▸ **EXTRACT PROVIDED**
Wednesday, November 6, 2013

Story by Elizabeth Dougherty

On Saturday, November 2, a group of 20 HST students headed to the Boston Children’s Museum to volunteer their time at Physiology PhUn Day, an event organized by the American Physiology Society and designed to get young children excited about medicine and science. Since 2010, students in the Harvard-MIT Health Sciences and Technology (HST) program have helped make the event a success.

HST students manned booths about bones, joints, lungs, hearts and the medical devices used to examine them. At a hand washing booth, children rubbed a gel that glows under black light on their hands, raced to the bathroom to try to scrub it off, then came back to see how they’d done. “It was very eye-opening for both kids and parents,” says Elisa Walsh, a second year HST medical student who is interested in pursuing pediatrics as a specialty.

Each year, HST’s student government, the Joint Council, elects public service chairs who organize a series of community service activities. In addition to PhUn Day, HST recently participated “Big for a Day,” an event held in conjunction with the HST Women’s Group and Big Sisters of Boston.

▸ **PROMPT 1**
In the story about Physiology PhUn Day:
(a) How many HST students volunteered at the event?
(b) Where was the event held?
(c) What is the name of HST's student government?
▸ **PROMPT 2**
Extract the passage in the story about Physiology PhUn Day from "Story by Elizabeth" up to and including "as a specialty.".
▸ **PROMPT 3**
In the story about Physiology PhUn Day, which body parts does the sentence beginning "HST students manned booths" name as booth topics?
You won't need the lines that come next.

▸ **DATA LISTING**

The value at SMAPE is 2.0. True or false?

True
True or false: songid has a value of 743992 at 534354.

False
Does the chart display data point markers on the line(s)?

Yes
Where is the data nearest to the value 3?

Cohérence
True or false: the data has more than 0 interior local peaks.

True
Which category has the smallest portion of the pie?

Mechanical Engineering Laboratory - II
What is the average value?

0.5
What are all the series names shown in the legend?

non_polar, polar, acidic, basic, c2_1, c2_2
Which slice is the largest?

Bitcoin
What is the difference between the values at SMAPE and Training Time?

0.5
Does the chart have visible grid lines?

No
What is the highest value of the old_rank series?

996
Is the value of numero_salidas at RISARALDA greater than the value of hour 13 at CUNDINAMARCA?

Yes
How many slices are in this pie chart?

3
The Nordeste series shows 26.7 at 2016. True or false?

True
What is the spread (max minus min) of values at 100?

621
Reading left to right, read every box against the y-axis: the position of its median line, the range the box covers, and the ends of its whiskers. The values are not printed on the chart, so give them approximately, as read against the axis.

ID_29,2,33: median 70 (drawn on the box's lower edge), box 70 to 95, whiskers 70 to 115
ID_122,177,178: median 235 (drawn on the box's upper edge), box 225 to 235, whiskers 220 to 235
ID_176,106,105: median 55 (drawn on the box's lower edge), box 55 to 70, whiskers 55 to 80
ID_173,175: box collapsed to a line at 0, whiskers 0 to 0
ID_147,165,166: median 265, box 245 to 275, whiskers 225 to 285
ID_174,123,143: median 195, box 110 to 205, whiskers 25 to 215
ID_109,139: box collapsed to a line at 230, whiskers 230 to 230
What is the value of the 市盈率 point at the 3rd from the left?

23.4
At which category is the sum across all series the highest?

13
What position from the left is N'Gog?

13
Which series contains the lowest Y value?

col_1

▸ **YOUR RESPONSE 1**
(a) 20
(b) The Boston Children's Museum
(c) The Joint Council

▸ **YOUR RESPONSE 2**
Story by Elizabeth Dougherty

On Saturday, November 2, a group of 20 HST students headed to the Boston Children’s Museum to volunteer their time at Physiology PhUn Day, an event organized by the American Physiology Society and designed to get young children excited about medicine and science. Since 2010, students in the Harvard-MIT Health Sciences and Technology (HST) program have helped make the event a success.

HST students manned booths about bones, joints, lungs, hearts and the medical devices used to examine them. At a hand washing booth, children rubbed a gel that glows under black light on their hands, raced to the bathroom to try to scrub it off, then came back to see how they’d done. “It was very eye-opening for both kids and parents,” says Elisa Walsh, a second year HST medical student who is interested in pursuing pediatrics as a specialty.

▸ **YOUR RESPONSE 3**
Bones, joints, lungs, hearts